[Body or hand keypoint data]
....................
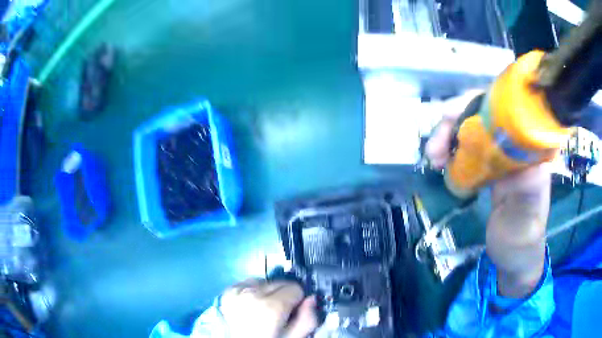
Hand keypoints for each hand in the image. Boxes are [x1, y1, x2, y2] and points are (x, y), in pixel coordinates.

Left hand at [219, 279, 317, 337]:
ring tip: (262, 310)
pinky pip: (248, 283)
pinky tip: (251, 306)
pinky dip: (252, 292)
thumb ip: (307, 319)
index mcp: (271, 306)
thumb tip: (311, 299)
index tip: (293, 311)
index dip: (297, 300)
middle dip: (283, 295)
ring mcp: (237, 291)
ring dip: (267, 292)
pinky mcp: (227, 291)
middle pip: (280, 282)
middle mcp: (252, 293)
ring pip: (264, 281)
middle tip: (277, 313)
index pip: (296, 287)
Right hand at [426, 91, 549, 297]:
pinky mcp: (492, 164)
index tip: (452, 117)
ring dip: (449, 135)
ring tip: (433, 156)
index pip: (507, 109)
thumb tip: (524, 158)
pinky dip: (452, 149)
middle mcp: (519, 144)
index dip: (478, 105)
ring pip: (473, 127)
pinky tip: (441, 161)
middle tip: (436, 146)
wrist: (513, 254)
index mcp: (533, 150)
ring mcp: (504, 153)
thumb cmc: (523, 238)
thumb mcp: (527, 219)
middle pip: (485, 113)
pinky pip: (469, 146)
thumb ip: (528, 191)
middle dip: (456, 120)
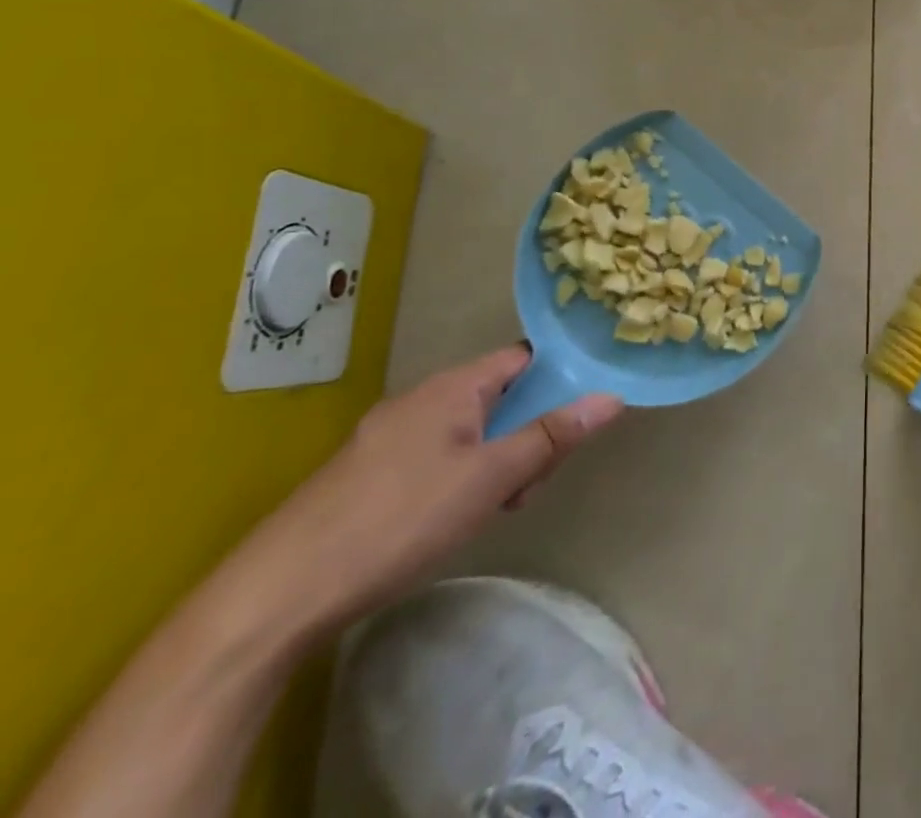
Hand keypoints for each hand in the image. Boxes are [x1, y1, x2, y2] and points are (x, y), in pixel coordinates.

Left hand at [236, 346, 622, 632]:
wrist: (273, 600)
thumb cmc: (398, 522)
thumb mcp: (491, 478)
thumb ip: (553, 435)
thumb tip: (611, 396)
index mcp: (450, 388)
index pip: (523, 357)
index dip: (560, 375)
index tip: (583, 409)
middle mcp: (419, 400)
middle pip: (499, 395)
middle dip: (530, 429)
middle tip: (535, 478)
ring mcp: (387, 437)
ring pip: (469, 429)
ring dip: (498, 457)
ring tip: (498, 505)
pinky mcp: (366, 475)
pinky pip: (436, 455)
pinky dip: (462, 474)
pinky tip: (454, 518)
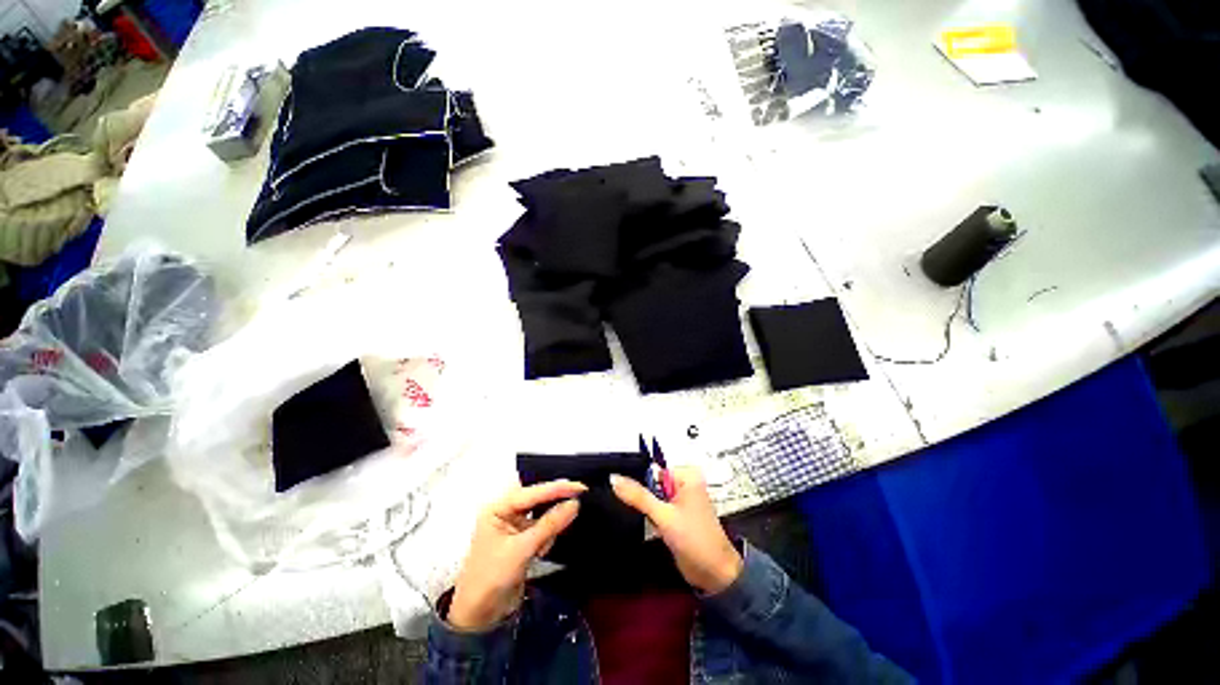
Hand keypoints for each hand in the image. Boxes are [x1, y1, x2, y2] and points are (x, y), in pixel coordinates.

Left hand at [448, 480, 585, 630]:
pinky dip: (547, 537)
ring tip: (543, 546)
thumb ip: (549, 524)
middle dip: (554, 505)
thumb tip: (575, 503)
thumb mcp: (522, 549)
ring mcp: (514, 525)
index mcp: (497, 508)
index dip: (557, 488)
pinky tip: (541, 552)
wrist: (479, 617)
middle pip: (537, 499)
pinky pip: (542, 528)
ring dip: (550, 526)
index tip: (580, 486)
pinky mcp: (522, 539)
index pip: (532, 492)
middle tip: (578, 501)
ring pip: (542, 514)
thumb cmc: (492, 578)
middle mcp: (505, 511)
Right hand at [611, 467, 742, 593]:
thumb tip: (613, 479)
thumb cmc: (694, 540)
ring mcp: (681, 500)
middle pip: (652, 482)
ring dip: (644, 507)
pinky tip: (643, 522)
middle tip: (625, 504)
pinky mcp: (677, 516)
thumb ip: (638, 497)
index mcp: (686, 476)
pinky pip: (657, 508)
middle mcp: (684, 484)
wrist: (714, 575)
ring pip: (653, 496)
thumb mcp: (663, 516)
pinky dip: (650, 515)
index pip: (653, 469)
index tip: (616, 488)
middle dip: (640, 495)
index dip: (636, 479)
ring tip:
....................
- [What you have to do] Omit every picture, then repeat the remaining data exactly as it appears above.

- [Solution for this task]
Hand keypoints for each hand in the image. Boxes are [x1, y1, x2, y2] and points are (x, y), in pixel coordinates.

Left hand at [219, 279, 317, 337]:
ring tip: (262, 310)
pinky pip: (248, 283)
pinky tip: (251, 306)
pinky dip: (252, 292)
thumb ip: (307, 319)
index mcp: (271, 306)
thumb tip: (311, 299)
index tip: (293, 311)
index dip: (297, 300)
middle dip: (283, 295)
ring mcp: (237, 291)
ring dip: (267, 292)
pinky mcp: (227, 291)
middle pip: (280, 282)
middle mcp: (252, 293)
ring pip: (264, 281)
middle tip: (277, 313)
index pip: (296, 287)
Right hand at [426, 91, 549, 297]:
pinky mcp: (492, 164)
index tip: (452, 117)
ring dip: (449, 135)
ring tip: (433, 156)
index pip: (507, 109)
thumb tip: (524, 158)
pinky dip: (452, 149)
middle mcp: (519, 144)
index dip: (478, 105)
ring pip: (473, 127)
pinky tip: (441, 161)
middle tip: (436, 146)
wrist: (513, 254)
index mcp: (533, 150)
ring mcp: (504, 153)
thumb cmc: (523, 238)
thumb mcp: (527, 219)
middle pip: (485, 113)
pinky pip: (469, 146)
thumb ip: (528, 191)
middle dip: (456, 120)
Hand keypoints for each hand in the image. Boxes are [x1, y1, x2, y2] and points are (x, y), in pixel coordinates.

Left hand at [236, 346, 622, 632]:
wrist: (273, 600)
thumb cmc: (398, 522)
thumb mcp: (491, 478)
thumb ip: (553, 435)
thumb tip: (611, 396)
index mcp: (450, 388)
index pip: (523, 357)
index dip: (560, 375)
index tip: (583, 409)
middle mcp: (419, 400)
middle pip: (499, 395)
middle dip: (530, 429)
middle tip: (535, 478)
ring mcp: (387, 437)
ring pip: (469, 429)
ring dip: (498, 457)
ring tip: (498, 505)
pinky mcp: (366, 475)
pinky pip: (436, 455)
pinky dip: (462, 474)
pinky tip: (454, 518)
Hand keypoints for each hand in the image. Boxes are [x1, y1, x2, y2] and points are (x, y), in pixel coordinates.

Left hand at [448, 480, 585, 630]:
pinky dip: (547, 537)
ring tip: (543, 546)
thumb ip: (549, 524)
middle dip: (554, 505)
thumb tip: (575, 503)
thumb mcp: (522, 549)
ring mcp: (514, 525)
index mcp: (497, 508)
index dip: (557, 488)
pinky tip: (541, 552)
wrist: (479, 617)
middle pip: (537, 499)
pinky pip: (542, 528)
ring dip: (550, 526)
index tip: (580, 486)
pinky mcp: (522, 539)
index pip: (532, 492)
middle tip: (578, 501)
ring pip: (542, 514)
thumb cmc: (492, 578)
middle mcp: (505, 511)
Right hand at [611, 467, 742, 593]:
thumb tip: (613, 479)
thumb cmc: (694, 540)
ring mcp: (681, 500)
middle pip: (652, 482)
ring dip: (644, 507)
pinky tip: (643, 522)
middle tip: (625, 504)
pinky mcp: (677, 516)
thumb ip: (638, 497)
index mcp: (686, 476)
pinky pip: (657, 508)
middle mcp: (684, 484)
wrist: (714, 575)
ring pip: (653, 496)
thumb mcp: (663, 516)
pinky dip: (650, 515)
index pip: (653, 469)
index tip: (616, 488)
middle dip: (640, 495)
index dip: (636, 479)
ring tip:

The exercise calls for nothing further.